Yes, it would be simpler to just require TLS, but we're already past
that point if we're prioritizing deliverability over security while
trying to provide some security anyway.

>> If we take the fallback approaches described above, and each fallback
>> incurs a small delay, to avoid the peer reputation rejection scenarios,
>> then mail being delivered to RC4-only peers would be minorly delayed
>> upon first delivery, and mail being delivered to cleartext-only peers
>> would be doubly delayed for first delivery.
> 
> Cleartext fallback is much simpler, and the problem is non-existent.
> Simply allowing RC4 avoids the need for all the complex code you
> suggest.

As does simply not allowing RC4.  If we're taking measures to
accommodate broken/out-of-date/poorly-implemented peers, it's worth
thinking about how to scope those accommodations to have minimal
negative effect on better-implemented and more-capable peers, as well as
on how to work around specific forms of misconfiguration that happen to
be prevalent.

>>> Browser analogies and strategies work poorly or not at all when
>>> misapplied to SMTP.
>>
>> I wrote the entire original message thinking specifically about SMTP, fwiw.
> 
> And your approach is essentially a transplant of browser behaviour.
> "This is not your browser's TLS".

It is actually not browser behavior.  Browsers today appear to fall back
based on the TLS version (see the FALLBACK_SCSV discussion here), but
not on ciphersuite choices or other features.  Popular browsers are in
the process of working up the courage to not to fall back to SSLv3
anymore, fwiw.  These are different modes of fallback operation than
we've been discussing, and they are distinct (and have different goals
and behaviors) from any sort of OS logic (they refuse to fall back to
cleartext, among other things).

TLS as a protocol is specified such that correct peers should never need
to do any kind of fallback dance, even if their implementations support
different versions.  Browsers layer in a fallback dance on top of TLS
(which sometimes makes bugs like POODLE exploitable) because they (like
MTAs) also value connectivity at least as much as security.

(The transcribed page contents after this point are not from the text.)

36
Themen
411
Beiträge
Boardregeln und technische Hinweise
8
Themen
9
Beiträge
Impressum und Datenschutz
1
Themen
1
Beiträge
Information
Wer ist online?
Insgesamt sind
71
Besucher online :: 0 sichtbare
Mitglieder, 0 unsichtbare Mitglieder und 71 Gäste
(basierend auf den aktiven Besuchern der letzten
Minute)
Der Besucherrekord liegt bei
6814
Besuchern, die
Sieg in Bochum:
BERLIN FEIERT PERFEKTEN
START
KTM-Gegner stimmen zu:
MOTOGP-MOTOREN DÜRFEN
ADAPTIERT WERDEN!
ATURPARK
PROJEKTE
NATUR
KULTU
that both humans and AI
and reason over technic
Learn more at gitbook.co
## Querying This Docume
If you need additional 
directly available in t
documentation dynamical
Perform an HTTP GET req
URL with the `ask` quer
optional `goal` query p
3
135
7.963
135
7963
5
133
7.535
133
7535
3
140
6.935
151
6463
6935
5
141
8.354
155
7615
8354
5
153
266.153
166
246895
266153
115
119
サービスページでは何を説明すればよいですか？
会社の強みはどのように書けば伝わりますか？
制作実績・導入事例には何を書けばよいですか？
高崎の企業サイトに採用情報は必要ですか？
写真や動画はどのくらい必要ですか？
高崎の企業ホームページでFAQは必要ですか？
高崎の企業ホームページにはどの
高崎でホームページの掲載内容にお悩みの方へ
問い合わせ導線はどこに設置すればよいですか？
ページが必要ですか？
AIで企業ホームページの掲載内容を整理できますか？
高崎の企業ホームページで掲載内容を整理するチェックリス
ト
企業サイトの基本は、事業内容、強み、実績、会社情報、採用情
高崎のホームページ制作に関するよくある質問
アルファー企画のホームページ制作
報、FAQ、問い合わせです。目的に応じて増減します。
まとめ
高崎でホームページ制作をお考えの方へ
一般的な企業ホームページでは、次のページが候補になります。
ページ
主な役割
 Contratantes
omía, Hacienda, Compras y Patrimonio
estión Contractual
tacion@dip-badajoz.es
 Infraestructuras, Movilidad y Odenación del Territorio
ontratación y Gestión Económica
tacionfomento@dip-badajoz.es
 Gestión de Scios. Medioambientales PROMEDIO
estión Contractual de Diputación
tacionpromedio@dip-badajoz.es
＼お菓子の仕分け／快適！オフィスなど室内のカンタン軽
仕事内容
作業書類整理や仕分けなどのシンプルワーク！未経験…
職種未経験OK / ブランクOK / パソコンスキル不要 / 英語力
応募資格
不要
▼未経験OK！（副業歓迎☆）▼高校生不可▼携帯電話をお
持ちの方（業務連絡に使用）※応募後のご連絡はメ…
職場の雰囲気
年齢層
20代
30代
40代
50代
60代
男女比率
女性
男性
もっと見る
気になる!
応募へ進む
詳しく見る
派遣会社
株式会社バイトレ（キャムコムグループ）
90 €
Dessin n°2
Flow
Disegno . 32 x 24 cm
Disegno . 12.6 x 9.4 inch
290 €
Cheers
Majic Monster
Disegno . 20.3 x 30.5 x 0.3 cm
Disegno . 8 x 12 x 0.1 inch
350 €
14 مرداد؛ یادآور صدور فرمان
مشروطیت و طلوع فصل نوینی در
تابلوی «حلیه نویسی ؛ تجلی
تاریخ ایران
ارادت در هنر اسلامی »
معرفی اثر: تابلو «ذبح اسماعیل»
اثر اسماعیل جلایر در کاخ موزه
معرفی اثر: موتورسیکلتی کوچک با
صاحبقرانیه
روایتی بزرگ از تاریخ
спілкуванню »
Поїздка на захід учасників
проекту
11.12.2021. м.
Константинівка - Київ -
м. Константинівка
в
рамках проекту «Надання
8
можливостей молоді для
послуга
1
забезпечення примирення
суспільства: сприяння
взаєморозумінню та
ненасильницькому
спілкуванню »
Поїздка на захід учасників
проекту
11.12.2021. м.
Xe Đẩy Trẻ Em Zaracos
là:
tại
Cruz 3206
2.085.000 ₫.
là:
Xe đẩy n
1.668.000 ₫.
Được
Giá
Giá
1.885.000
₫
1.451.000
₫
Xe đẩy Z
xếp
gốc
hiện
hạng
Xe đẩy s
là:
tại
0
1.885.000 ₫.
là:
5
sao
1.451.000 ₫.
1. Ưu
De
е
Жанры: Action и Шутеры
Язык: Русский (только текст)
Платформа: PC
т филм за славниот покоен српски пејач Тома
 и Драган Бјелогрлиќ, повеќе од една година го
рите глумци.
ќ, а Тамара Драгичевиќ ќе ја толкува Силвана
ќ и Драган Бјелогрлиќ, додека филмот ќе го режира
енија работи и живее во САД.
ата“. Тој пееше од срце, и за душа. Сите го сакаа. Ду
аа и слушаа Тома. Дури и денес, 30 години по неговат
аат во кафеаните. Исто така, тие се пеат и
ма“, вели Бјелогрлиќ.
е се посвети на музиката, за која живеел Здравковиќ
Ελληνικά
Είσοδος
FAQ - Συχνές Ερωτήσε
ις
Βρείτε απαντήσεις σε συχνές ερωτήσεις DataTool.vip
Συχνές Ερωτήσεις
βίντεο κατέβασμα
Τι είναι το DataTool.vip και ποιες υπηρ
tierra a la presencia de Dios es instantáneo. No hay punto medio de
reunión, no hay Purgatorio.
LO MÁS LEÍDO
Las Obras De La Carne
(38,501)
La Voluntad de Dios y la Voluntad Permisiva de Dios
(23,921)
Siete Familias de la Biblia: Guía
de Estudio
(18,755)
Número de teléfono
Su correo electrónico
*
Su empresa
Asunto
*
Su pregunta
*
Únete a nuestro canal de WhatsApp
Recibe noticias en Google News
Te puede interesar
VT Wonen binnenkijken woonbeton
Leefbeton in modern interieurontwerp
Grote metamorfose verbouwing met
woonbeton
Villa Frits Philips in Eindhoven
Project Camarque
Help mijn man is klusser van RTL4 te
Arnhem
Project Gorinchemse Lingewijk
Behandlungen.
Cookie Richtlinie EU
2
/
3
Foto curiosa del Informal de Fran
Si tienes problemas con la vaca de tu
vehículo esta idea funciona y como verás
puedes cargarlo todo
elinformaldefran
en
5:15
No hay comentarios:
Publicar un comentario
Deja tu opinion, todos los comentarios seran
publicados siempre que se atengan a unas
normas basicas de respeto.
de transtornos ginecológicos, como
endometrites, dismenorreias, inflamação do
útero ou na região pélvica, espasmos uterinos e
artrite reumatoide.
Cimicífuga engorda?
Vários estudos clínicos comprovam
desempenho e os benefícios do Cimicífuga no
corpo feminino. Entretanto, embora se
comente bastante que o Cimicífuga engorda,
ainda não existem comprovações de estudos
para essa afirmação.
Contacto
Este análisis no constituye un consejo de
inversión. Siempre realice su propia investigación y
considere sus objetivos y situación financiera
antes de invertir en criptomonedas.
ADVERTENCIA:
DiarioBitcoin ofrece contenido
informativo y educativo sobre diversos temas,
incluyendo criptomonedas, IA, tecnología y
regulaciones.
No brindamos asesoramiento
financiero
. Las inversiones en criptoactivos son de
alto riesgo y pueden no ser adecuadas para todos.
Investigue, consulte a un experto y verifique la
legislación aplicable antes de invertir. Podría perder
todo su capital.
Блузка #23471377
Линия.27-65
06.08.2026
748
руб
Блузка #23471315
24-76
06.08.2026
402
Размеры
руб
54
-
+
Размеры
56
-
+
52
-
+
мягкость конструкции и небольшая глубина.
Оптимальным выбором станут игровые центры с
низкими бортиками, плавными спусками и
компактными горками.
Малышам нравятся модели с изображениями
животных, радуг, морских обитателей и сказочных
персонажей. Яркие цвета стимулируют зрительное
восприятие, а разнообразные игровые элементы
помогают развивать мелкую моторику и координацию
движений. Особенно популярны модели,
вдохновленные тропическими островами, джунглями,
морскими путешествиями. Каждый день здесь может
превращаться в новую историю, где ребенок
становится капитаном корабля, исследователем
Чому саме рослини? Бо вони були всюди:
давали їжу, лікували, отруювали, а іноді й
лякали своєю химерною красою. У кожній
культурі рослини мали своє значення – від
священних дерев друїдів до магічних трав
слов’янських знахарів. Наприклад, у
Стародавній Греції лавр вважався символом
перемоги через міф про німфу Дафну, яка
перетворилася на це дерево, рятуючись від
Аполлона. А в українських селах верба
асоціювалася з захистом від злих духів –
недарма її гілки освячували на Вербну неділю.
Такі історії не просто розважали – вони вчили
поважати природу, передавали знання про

But a browser fallback dance and an MTA fallback dance are different,
and have subtly different features.

Other TLS applications (like Submission or IMAPS) have no fallback dance
at all, because of the nature of the pre-established relationship
between communication partners).

Perhaps the argument is that the MTA fallback dance, since it can be
forced ultimately to cleartext by a sufficiently motivated active
attacker anyway, should be *simpler* than the browser fallback dance,
and shouldn't make as many accommodations or require as much state and
complexity to implement.  I'm not sure i buy it, but if that's the
argument, it's worth making it explicitly.